Task requirements:
1 – Answer these from the code for estimating pi:
(a) What learning rate is passed to the Adam optimizer?
(b) After how many epochs without improvement in validation loss does training stop?
(c) Above what probability does the model's output count as class 1?
2 – Write the next lines of the code for estimating pi, picking up after its last comment.

Extract provided:
Setting up the loss function, optimizer, and training-history containers.

# Binary Cross Entropy loss is commonly used for binary classification.
# Here the target is either 0 or 1:
#   1 = inside the circle
#   0 = outside the circle
criterion = nn.BCELoss()

# Adam is an optimizer. It updates the model parameters using gradients.
# lr is the learning rate, controlling the size of each update step.
optimizer = torch.optim.Adam(model.parameters(), lr=1e-3)

# Maximum number of training epochs.
# We redefine this later in the training cell, but keeping it here makes the setup visible.
epochs = 200

# patience controls early stopping.
# If validation loss does not improve for this many epochs, training stops.
patience = 15

# Lists for tracking how the model behaves during training.
pi_history = []
val_loss_history = []
decision_boundary_snapshots = []

# Helper functions for estimating pi and plotting the decision boundary.


def estimate_pi(model, val_loader):
    """
    Estimate pi using the trained model.

    The model predicts whether validation points are inside or outside the circle.
    If the model says a fraction f of points are inside the circle, then

        pi ≈ 4 f.

    This mirrors the Monte Carlo area-ratio argument.
    """
    model.eval()
    all_preds = []

    # no_grad means we are only evaluating the model, not training it.
    with torch.no_grad():
        for xb, _ in val_loader:
            # model(xb) returns probabilities between 0 and 1.
            # We convert probability > 0.5 into class 1, otherwise class 0.
            preds = model(xb) > 0.5
            all_preds.append(preds)

    # Concatenate predictions from all validation batches.
    # The mean is the predicted fraction of points inside the circle.

Data listing:
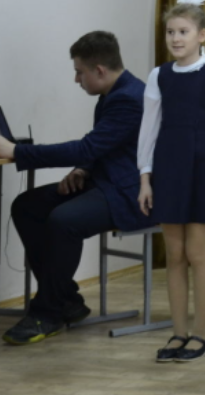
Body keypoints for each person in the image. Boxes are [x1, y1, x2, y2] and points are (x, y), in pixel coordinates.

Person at [1, 31, 150, 345]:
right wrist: (84, 168)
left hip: (131, 193)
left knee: (64, 220)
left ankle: (47, 312)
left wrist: (16, 151)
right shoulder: (113, 93)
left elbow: (87, 147)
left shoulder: (129, 98)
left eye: (79, 72)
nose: (76, 79)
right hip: (107, 180)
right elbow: (105, 146)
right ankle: (67, 300)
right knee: (27, 206)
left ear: (99, 70)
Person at [137, 0, 205, 362]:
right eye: (170, 32)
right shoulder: (159, 76)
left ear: (202, 35)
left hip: (203, 170)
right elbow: (149, 130)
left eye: (183, 31)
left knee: (197, 253)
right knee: (175, 254)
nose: (176, 38)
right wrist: (145, 179)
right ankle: (178, 333)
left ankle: (201, 334)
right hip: (168, 170)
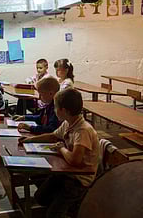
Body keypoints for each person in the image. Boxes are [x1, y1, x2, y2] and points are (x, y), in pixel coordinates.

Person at [18, 88, 99, 218]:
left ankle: (73, 205)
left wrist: (61, 148)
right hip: (67, 172)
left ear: (64, 111)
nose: (54, 110)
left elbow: (75, 160)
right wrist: (30, 140)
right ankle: (66, 205)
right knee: (40, 198)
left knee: (52, 215)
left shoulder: (82, 130)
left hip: (79, 180)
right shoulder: (69, 123)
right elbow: (53, 136)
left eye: (56, 108)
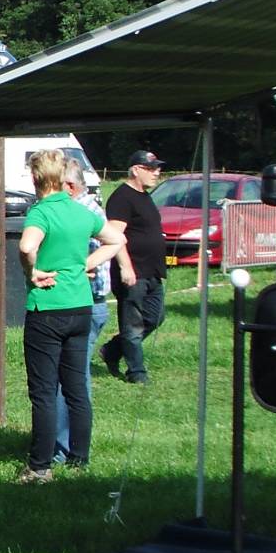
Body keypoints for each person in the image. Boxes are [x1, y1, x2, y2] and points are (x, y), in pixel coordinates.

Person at [18, 148, 124, 484]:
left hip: (47, 309)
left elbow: (25, 246)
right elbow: (116, 240)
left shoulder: (41, 213)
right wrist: (86, 265)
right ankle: (80, 458)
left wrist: (32, 270)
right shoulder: (81, 211)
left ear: (36, 179)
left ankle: (40, 466)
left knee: (45, 391)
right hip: (81, 307)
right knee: (76, 386)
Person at [53, 164, 110, 464]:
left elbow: (83, 259)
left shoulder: (80, 214)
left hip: (82, 304)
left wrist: (71, 271)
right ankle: (73, 449)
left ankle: (65, 451)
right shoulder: (92, 210)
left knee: (71, 380)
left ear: (70, 188)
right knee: (76, 379)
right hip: (93, 304)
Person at [101, 150, 165, 385]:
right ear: (136, 170)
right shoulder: (122, 198)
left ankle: (112, 350)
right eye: (151, 168)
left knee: (155, 317)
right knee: (133, 323)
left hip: (152, 271)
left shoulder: (144, 196)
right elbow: (114, 236)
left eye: (157, 168)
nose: (157, 172)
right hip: (132, 272)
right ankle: (137, 373)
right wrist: (126, 267)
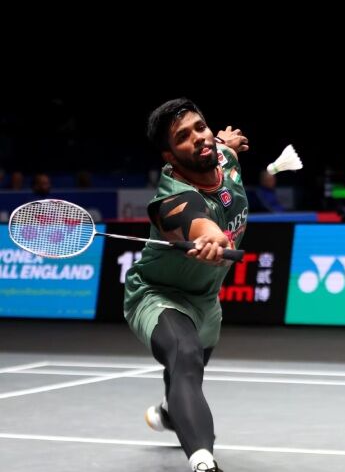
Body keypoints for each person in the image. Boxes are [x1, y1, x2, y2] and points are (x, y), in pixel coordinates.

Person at [123, 98, 250, 472]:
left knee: (187, 373)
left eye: (200, 127)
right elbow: (197, 221)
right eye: (183, 137)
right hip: (158, 294)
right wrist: (212, 237)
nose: (198, 138)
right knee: (186, 354)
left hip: (206, 301)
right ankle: (203, 463)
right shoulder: (171, 200)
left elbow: (222, 147)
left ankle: (170, 410)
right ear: (170, 156)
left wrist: (227, 141)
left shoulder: (221, 157)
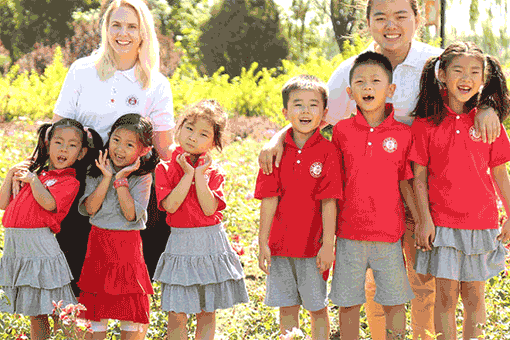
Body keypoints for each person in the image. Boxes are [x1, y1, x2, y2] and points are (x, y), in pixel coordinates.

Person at [258, 0, 502, 338]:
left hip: (426, 191)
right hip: (368, 197)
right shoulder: (352, 69)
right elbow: (314, 116)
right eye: (381, 17)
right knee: (374, 283)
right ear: (368, 22)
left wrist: (488, 106)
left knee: (423, 280)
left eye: (401, 15)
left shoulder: (433, 62)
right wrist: (278, 138)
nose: (392, 25)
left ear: (418, 18)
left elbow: (470, 82)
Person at [51, 0, 175, 297]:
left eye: (132, 26)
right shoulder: (82, 70)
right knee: (78, 270)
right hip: (85, 175)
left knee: (130, 278)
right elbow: (58, 130)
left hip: (133, 180)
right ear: (105, 29)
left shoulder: (156, 83)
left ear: (143, 32)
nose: (123, 33)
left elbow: (164, 148)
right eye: (116, 25)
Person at [410, 42, 510, 340]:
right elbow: (418, 178)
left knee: (475, 298)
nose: (466, 78)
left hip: (481, 223)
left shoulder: (488, 123)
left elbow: (500, 173)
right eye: (458, 70)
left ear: (483, 79)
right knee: (445, 298)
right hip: (442, 224)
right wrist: (425, 220)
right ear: (441, 74)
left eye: (474, 72)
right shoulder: (425, 123)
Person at [329, 51, 417, 339]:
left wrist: (420, 219)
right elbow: (333, 183)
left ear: (390, 90)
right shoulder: (341, 131)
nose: (368, 87)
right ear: (350, 92)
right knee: (348, 302)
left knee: (394, 301)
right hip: (348, 234)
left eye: (376, 81)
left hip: (389, 235)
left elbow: (407, 181)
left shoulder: (403, 133)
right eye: (361, 82)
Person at [254, 75, 343, 339]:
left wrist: (328, 245)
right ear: (285, 111)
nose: (305, 111)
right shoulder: (275, 153)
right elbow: (269, 200)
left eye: (313, 105)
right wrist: (262, 243)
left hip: (313, 248)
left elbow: (329, 202)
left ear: (324, 113)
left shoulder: (328, 152)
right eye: (298, 104)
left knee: (317, 308)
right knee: (287, 307)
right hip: (280, 246)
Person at [153, 99, 249, 340]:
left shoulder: (214, 173)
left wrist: (199, 175)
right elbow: (171, 206)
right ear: (179, 127)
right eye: (189, 128)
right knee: (177, 312)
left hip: (210, 242)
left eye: (203, 134)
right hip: (181, 242)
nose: (193, 137)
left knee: (207, 311)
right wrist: (187, 175)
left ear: (214, 142)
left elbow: (209, 210)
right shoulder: (164, 168)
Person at [0, 119, 101, 340]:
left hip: (40, 247)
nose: (63, 149)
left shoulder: (69, 181)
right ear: (48, 145)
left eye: (72, 145)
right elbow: (3, 203)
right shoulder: (38, 174)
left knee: (58, 310)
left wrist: (33, 180)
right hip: (17, 247)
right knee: (36, 311)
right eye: (58, 142)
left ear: (81, 153)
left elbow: (49, 203)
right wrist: (10, 174)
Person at [77, 114, 159, 340]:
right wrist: (107, 177)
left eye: (129, 144)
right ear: (109, 138)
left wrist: (121, 180)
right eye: (116, 140)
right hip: (99, 246)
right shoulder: (96, 169)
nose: (120, 149)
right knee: (94, 319)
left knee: (131, 318)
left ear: (143, 150)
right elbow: (91, 209)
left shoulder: (142, 177)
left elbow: (131, 214)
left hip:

Responses for each task:
1 –
(a) 1e-3
(b) 15
(c) 0.5

2 –
    return 4 * torch.cat(all_preds).float().mean().item()


def plot_decision_boundary(model, epoch):
    """
    Plot the region that the neural network believes is inside the circle.

    We create a dense grid of points in the square [-1, 1] x [-1, 1],
    evaluate the model on all grid points, and then plot the predicted region.
    """
    model.eval()

    # Create a grid of points covering the square.
    grid_x, grid_y = np.meshgrid(
        np.linspace(-1, 1, 200),
        np.linspace(-1, 1, 200)
    )

    # Convert the grid into a list of 2D points: (x, y).
    grid_points = torch.tensor(
        np.c_[grid_x.ravel(), grid_y.ravel()],
        dtype=torch.float32
    )

    # Evaluate the model on the grid.
    with torch.no_grad():
        preds = model(grid_points).numpy().reshape(grid_x.shape)

    plt.figure(figsize=(6, 6))

    # The contour shows the model's predicted inside/outside regions.
    # Values below 0.5 are outside; values above 0.5 are inside.
    plt.contourf(
        grid_x,
        grid_y,
        preds,
        levels=[0, 0.5, 1],
        alpha=0.3,
        colors=['red', 'black']
    )

    # Plot validation points on top of the learned decision region.
    X_val_np = val_dataset[:][0].numpy()
    y_val_np = val_dataset[:][1].numpy()

    plt.scatter(
        X_val_np[y_val_np[:, 0] == 1][:, 0],
        X_val_np[y_val_np[:, 0] == 1][:, 1],
        s=1,
        c='black',
        label='Inside circle'
    )
    plt.scatter(
        X_val_np[y_val_np[:, 0] == 0][:, 0],
        X_val_np[y_val_np[:, 0] == 0][:, 1],
        s=1,
        c='red',
        label='Outside circle'
    )

    plt.title(f"Epoch {epoch+1}: Decision Boundary (π ≈ {pi_history[-1]:.6f})")
    plt.xlabel("x")
    plt.ylabel("y")
    plt.axis('equal')
    plt.grid(True)
    plt.legend(markerscale=5)
    plt.show()

Let us now train the PiNet model.

During training, the model gradually changes its weights so that its predictions match the labels. We monitor the validation loss and keep a copy of the best model state in memory.

# Train loop with visual updates.
# One epoch means one full pass through the training dataset.
epochs = 600
patience = 12

# best_val_loss stores the lowest validation loss seen so far.
best_val_loss = float('inf')

# best_epoch stores the epoch number where the validation loss was best.
best_epoch = 0

# wait counts how many epochs have passed without improvement.
wait = 0

# This will store a copy of the best model parameters.
best_model_state = None

for epoch in range(epochs):


    # Training phase

    model.train()

    # Go through the training data mini-batch by mini-batch.
    for xb, yb in train_loader:

        # Clear gradients from the previous step.
        optimizer.zero_grad()

        # Forward pass: compute model predictions.
        preds = model(xb)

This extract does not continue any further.